*** Opening of Exercise materials ***

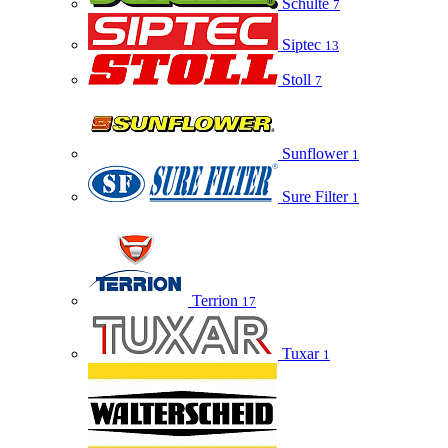
Schulte
7
Siptec
13
Stoll
7
Sunflower
1
Sure Filter
1
Terrion
17
Tuxar
1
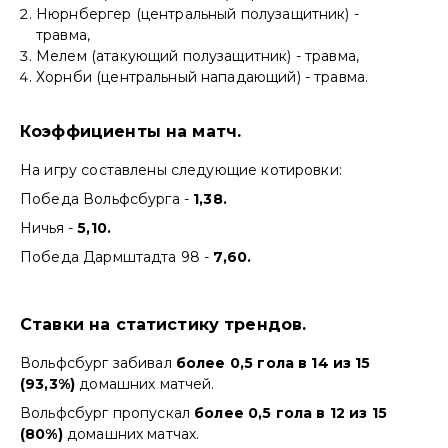
Нюрнбергер (центральный полузащитник) -
травма,
Мелем (атакующий полузащитник) - травма,
Хорнби (центральный нападающий) - травма.
Коэффициенты на матч.
На игру составлены следующие котировки:
Победа Вольфсбурга -
1,38.
Ничья -
5,10.
Победа Дармштадта 98 -
7,60.
Ставки на статистику трендов.
Вольфсбург забивал
более 0,5 гола в 14 из 15
(93,3%)
домашних матчей.
Вольфсбург пропускал
более 0,5 гола в 12 из 15
(80%)
домашних матчах.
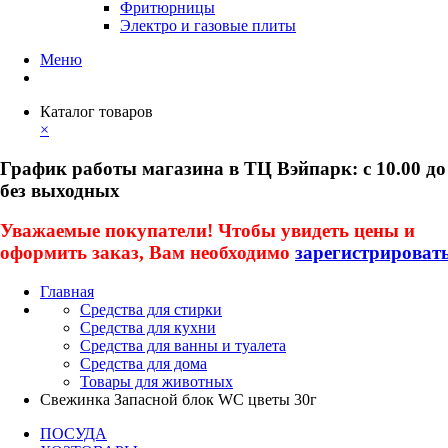
Фритюрницы
Электро и газовые плиты
Меню
Каталог товаров
×
График работы магазина в ТЦ Вэйпарк: с 10.00 до
без выходных
Уважаемые покупатели! Чтобы увидеть цены и
оформить заказ, Вам необходимо
зарегистрироват
Главная
Средства для стирки
Средства для кухни
Средства для ванны и туалета
Средства для дома
Товары для животных
Свежинка Запасной блок WC цветы 30г
ПОСУДА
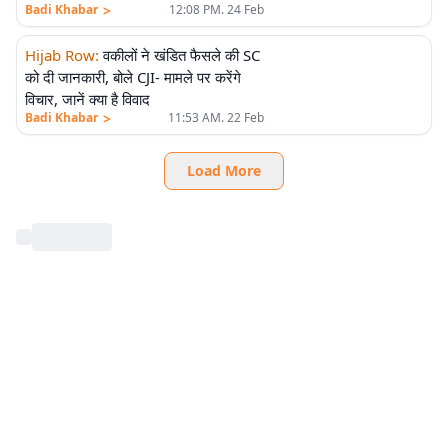
>
Badi Khabar
12:08 PM. 24 Feb
Hijab Row
:
वकीलों ने खंडित फैसले की SC
को दी जानकारी, बोले CJI- मामले पर करेंगे
विचार, जानें क्या है विवाद
>
Badi Khabar
11:53 AM. 22 Feb
Load More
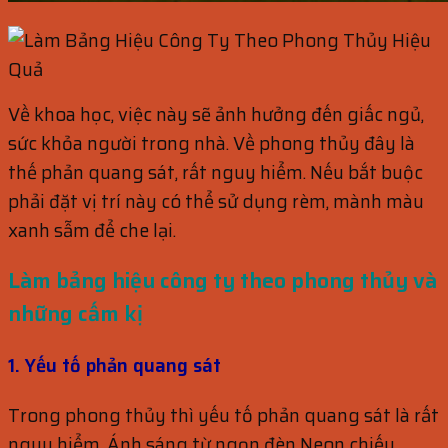
Về khoa học, việc này sẽ ảnh hưởng đến giấc ngủ,
sức khỏa người trong nhà. Về phong thủy đây là
thế phản quang sát, rất nguy hiểm. Nếu bắt buộc
phải đặt vị trí này có thể sử dụng rèm, mành màu
xanh sẫm để che lại.
Làm bảng hiệu công ty theo phong thủy và
những cấm kị
1. Yếu tố phản quang sát
Trong phong thủy thì yếu tố phản quang sát là rất
nguy hiểm. Ánh sáng từ ngọn đèn Neon chiếu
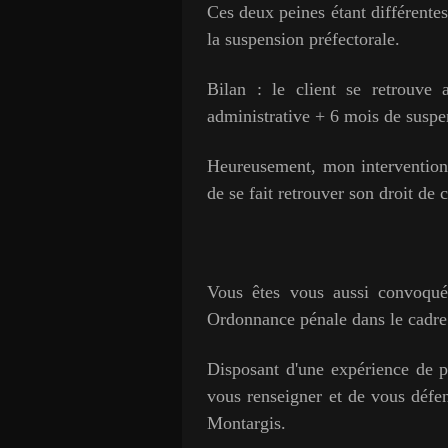
Ces deux peines étant différentes,
la suspension préfectorale.
Bilan : le client se retrouve
administrative + 6 mois de suspen
Heureusement, mon intervention a
de se fait retrouver son droit de 
Vous êtes vous aussi convoqué 
Ordonnance pénale dans le cadre 
Disposant d'une expérience de p
vous renseigner et de vous défen
Montargis.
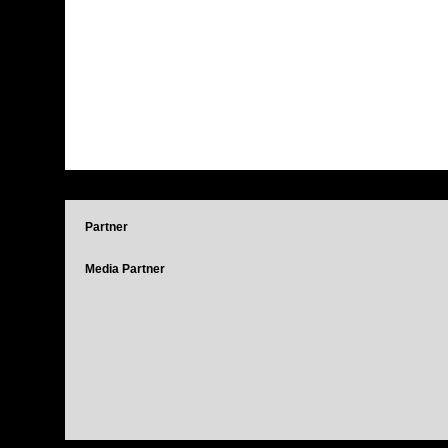
Partner
Media Partner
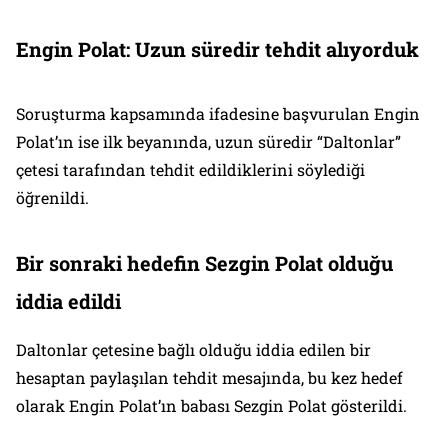
Engin Polat: Uzun süredir tehdit alıyorduk
Soruşturma kapsamında ifadesine başvurulan Engin
Polat’ın ise ilk beyanında, uzun süredir “Daltonlar”
çetesi tarafından tehdit edildiklerini söylediği
öğrenildi.
Bir sonraki hedefin Sezgin Polat olduğu
iddia edildi
Daltonlar çetesine bağlı olduğu iddia edilen bir
hesaptan paylaşılan tehdit mesajında, bu kez hedef
olarak Engin Polat’ın babası Sezgin Polat gösterildi.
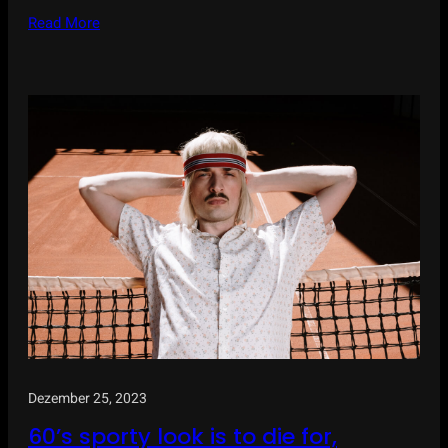
Read More
Dezember 25, 2023
60’s sporty look is to die for,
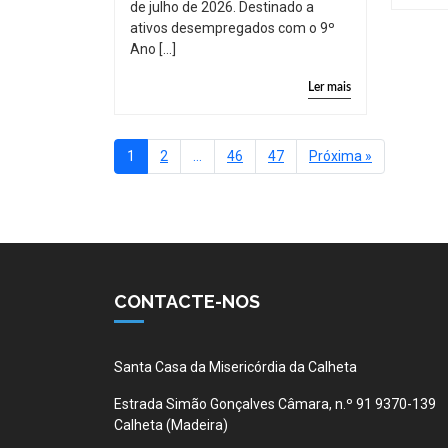
de julho de 2026. Destinado a
ativos desempregados com o 9º
Ano […]
Ler mais
1
2
…
46
47
Próxima »
CONTACTE-NOS
Santa Casa da Misericórdia da Calheta
Estrada Simão Gonçalves Câmara, n.º 91 9370-139
Calheta (Madeira)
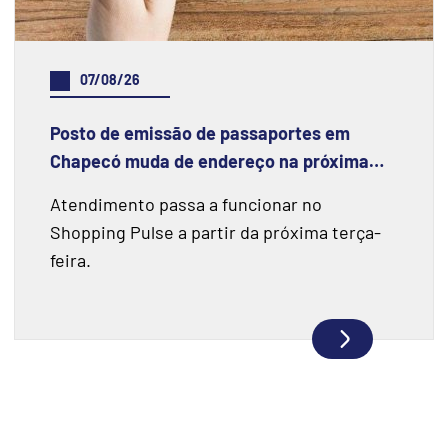
07/08/26
Posto de emissão de passaportes em
Chapecó muda de endereço na próxima
semana
Atendimento passa a funcionar no
Shopping Pulse a partir da próxima terça-
feira.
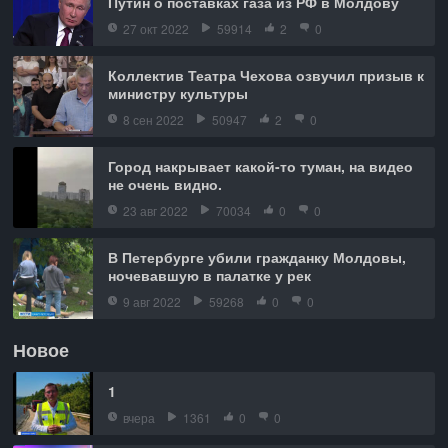
Путин о поставках газа из РФ в Молдову
27 окт 2022
59914
2
0
Коллектив Театра Чехова озвучил призыв к
министру культуры
8 сен 2022
50947
2
0
Город накрывает какой-то туман, на видео
не очень видно.
23 авг 2022
70034
0
0
В Петербурге убили гражданку Молдовы,
ночевавшую в палатке у рек
9 авг 2022
59268
0
0
Новое
1
вчера
1361
0
0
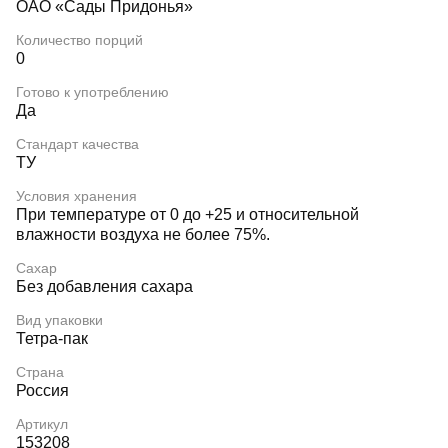
ОАО «Сады Придонья»
Количество порций
0
Готово к употреблению
Да
Стандарт качества
ТУ
Условия хранения
При температуре от 0 до +25 и относительной
влажности воздуха не более 75%.
Сахар
Без добавления сахара
Вид упаковки
Тетра-пак
Страна
Россия
Артикул
153208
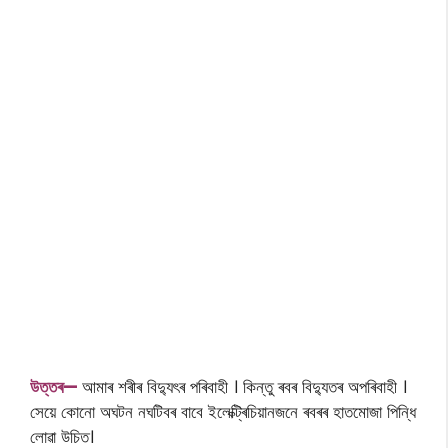
উত্তৰ—
আমাৰ শৰীৰ বিদ্যুৎৰ পৰিবাহী । কিন্তু ৰবৰ বিদ্যুতৰ অপৰিবাহী ।
সেয়ে কোনো অঘটন নঘটিবৰ বাবে ইলেক্ট্ৰিচিয়ানজনে ৰবৰৰ হাতমোজা পিন্ধি
লোৱা উচিত।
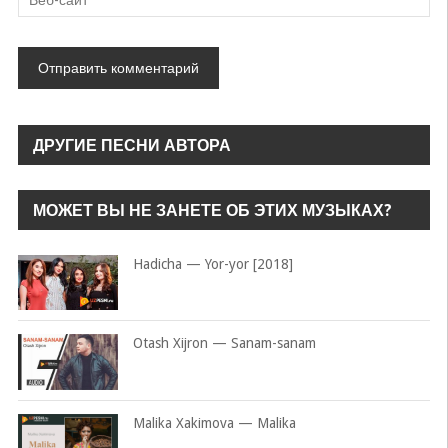
ДРУГИЕ ПЕСНИ АВТОРА
МОЖЕТ ВЫ НЕ ЗАНЕТЕ ОБ ЭТИХ МУЗЫКАХ?
Hadicha — Yor-yor [2018]
Otash Xijron — Sanam-sanam
Malika Xakimova — Malika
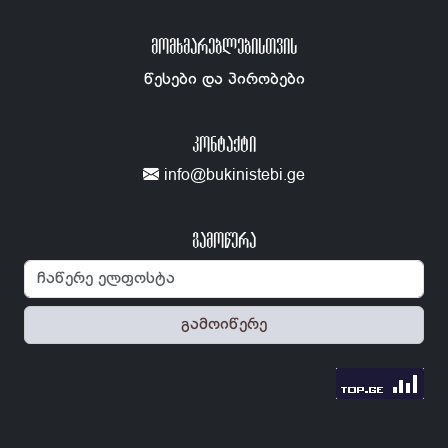
ᲛᲝᲛᲮᲛᲐᲠᲔᲑᲚᲔᲑᲘᲡᲗᲕᲘᲡ
წესები და პირობები
ᲙᲝᲜᲢᲐᲥᲢᲘ
info@bukinistebi.ge
გამოწერა
გამოიწერე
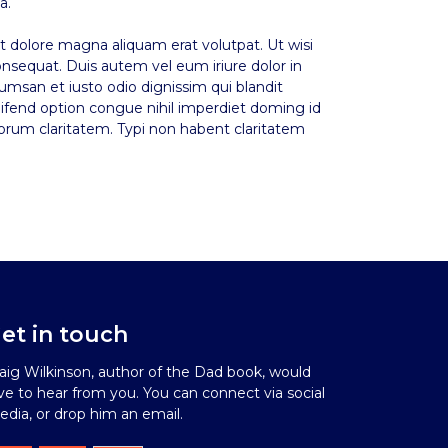
a.
 dolore magna aliquam erat volutpat. Ut wisi
onsequat. Duis autem vel eum iriure dolor in
ccumsan et iusto odio dignissim qui blandit
leifend option congue nihil imperdiet doming id
eorum claritatem. Typi non habent claritatem
et in touch
aig Wilkinson, author of the Dad book, would
ve to hear from you. You can connect via social
dia, or drop him an email.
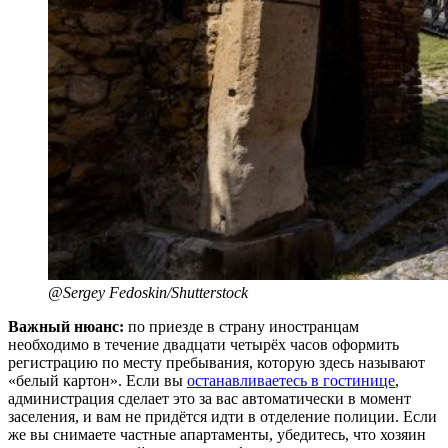
@Sergey Fedoskin/Shutterstock
Важный нюанс:
по приезде в страну иностранцам
необходимо в течение двадцати четырёх часов оформить
регистрацию по месту пребывания, которую здесь называют
«белый картон». Если вы
останавливаетесь в гостинице
,
администрация сделает это за вас автоматически в момент
заселения, и вам не придётся идти в отделение полиции. Если
же вы снимаете частные апартаменты, убедитесь, что хозяин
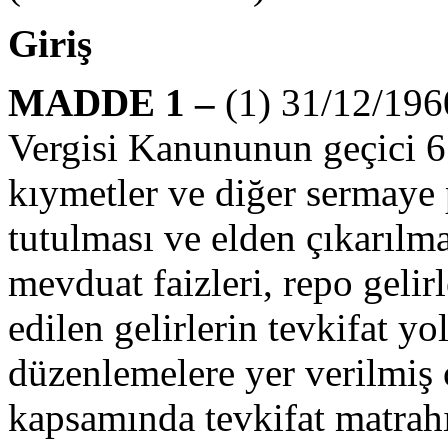
Giriş
MADDE 1 –
(1) 31/12/1960
Vergisi Kanununun geçici 
kıymetler ve diğer sermaye p
tutulması ve elden çıkarılma
mevduat faizleri, repo gelir
edilen gelirlerin tevkifat y
düzenlemelere yer verilmiş
kapsamında tevkifat matrahın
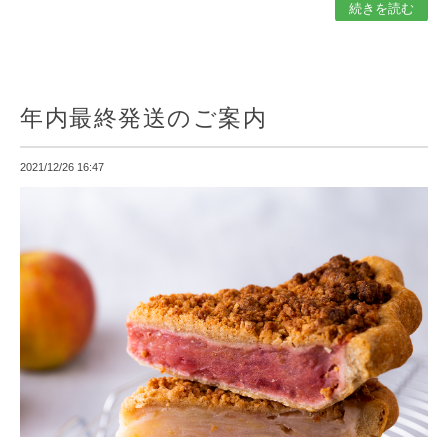
続きを読む
年内最終発送のご案内
2021/12/26 16:47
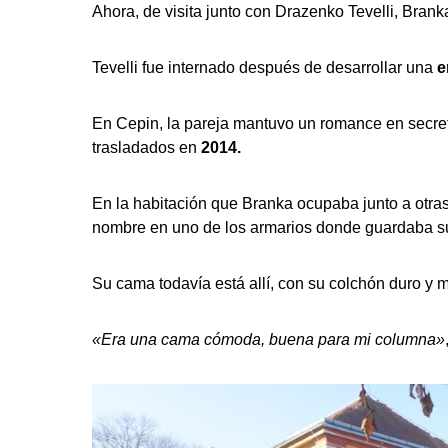
Ahora, de visita junto con Drazenko Tevelli, Bran
Tevelli fue internado después de desarrollar una
e
En Cepin, la pareja mantuvo un romance en secret
trasladados en
2014.
En la habitación que Branka ocupaba junto a otras
nombre en uno de los armarios donde guardaba su
Su cama todavía está allí, con su colchón duro y 
«Era una cama cómoda, buena para mi columna»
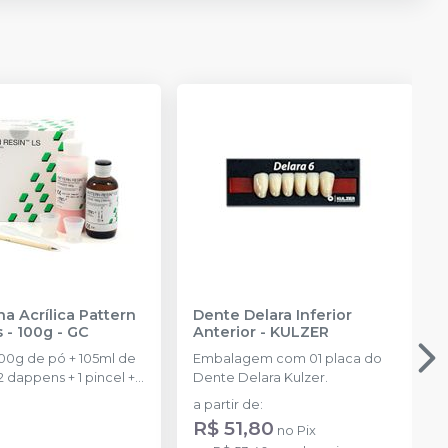
na Acrílica Pattern
Dente Delara Inferior
Resin Ls - 100g
-
GC
Anterior
-
KULZER
100g de pó + 105ml de
Embalagem com 01 placa do
2 dappens + 1 pincel + 1
Dente Delara Kulzer.
a partir de
:
R$ 51,80
no
Pix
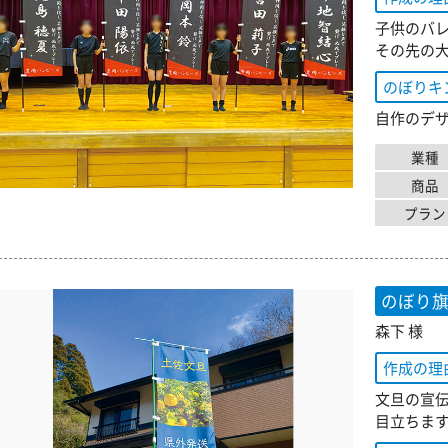
子供のバ
その先の
のぼりキ
自作のデ
業種
商品
プラン
のぼり
森下 様
作成の理
文旦の宣
目立ちま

*** Close of Exercise materials ***

Goal of the exercise - Without the pictures, give again exactly the lines above starting at the line containing "Disposant d'une expérience de p" and ending at the line containing "по приезде в страну иностранцам".

Answer for the task -
Disposant d'une expérience de p
vous renseigner et de vous défen
Montargis.
Partner
Media Partner
Engin Polat: Uzun süredir tehdit alıyorduk
Soruşturma kapsamında ifadesine başvurulan Engin
Polat’ın ise ilk beyanında, uzun süredir “Daltonlar”
çetesi tarafından tehdit edildiklerini söylediği
öğrenildi.
Bir sonraki hedefin Sezgin Polat olduğu
iddia edildi
Daltonlar çetesine bağlı olduğu iddia edilen bir
hesaptan paylaşılan tehdit mesajında, bu kez hedef
olarak Engin Polat’ın babası Sezgin Polat gösterildi.
Read More
Dezember 25, 2023
60’s sporty look is to die for,
de julho de 2026. Destinado a
ativos desempregados com o 9º
Ano […]
Ler mais
1
2
…
46
47
Próxima »
CONTACTE-NOS
Santa Casa da Misericórdia da Calheta
Estrada Simão Gonçalves Câmara, n.º 91 9370-139
Calheta (Madeira)
07/08/26
Posto de emissão de passaportes em
Chapecó muda de endereço na próxima
semana
Atendimento passa a funcionar no
Shopping Pulse a partir da próxima terça-
feira.
Путин о поставках газа из РФ в Молдову
27 окт 2022
59914
2
0
Коллектив Театра Чехова озвучил призыв к
министру культуры
8 сен 2022
50947
2
0
Город накрывает какой-то туман, на видео
не очень видно.
23 авг 2022
70034
0
0
В Петербурге убили гражданку Молдовы,
ночевавшую в палатке у рек
9 авг 2022
59268
0
0
Новое
1
вчера
1361
0
0
ОАО «Сады Придонья»
Количество порций
0
Готово к употреблению
Да
Стандарт качества
ТУ
Условия хранения
При температуре от 0 до +25 и относительной
влажности воздуха не более 75%.
Сахар
Без добавления сахара
Вид упаковки
Тетра-пак
Страна
Россия
Артикул
153208
উত্তৰ—
আমাৰ শৰীৰ বিদ্যুৎৰ পৰিবাহী । কিন্তু ৰবৰ বিদ্যুতৰ অপৰিবাহী ।
সেয়ে কোনো অঘটন নঘটিবৰ বাবে ইলেক্ট্ৰিচিয়ানজনে ৰবৰৰ হাতমোজা পিন্ধি
লোৱা উচিত।
ДРУГИЕ ПЕСНИ АВТОРА
МОЖЕТ ВЫ НЕ ЗАНЕТЕ ОБ ЭТИХ МУЗЫКАХ?
Hadicha — Yor-yor [2018]
Otash Xijron — Sanam-sanam
Malika Xakimova — Malika
ᲛᲝᲛᲮᲛᲐᲠᲔᲑᲚᲔᲑᲘᲡᲗᲕᲘᲡ
წესები და პირობები
ᲙᲝᲜᲢᲐᲥᲢᲘ
info@bukinistebi.ge
გამოწერა
გამოიწერე
a.
 dolore magna aliquam erat volutpat. Ut wisi
onsequat. Duis autem vel eum iriure dolor in
ccumsan et iusto odio dignissim qui blandit
leifend option congue nihil imperdiet doming id
eorum claritatem. Typi non habent claritatem
et in touch
aig Wilkinson, author of the Dad book, would
ve to hear from you. You can connect via social
dia, or drop him an email.
@Sergey Fedoskin/Shutterstock
Важный нюанс:
по приезде в страну иностранцам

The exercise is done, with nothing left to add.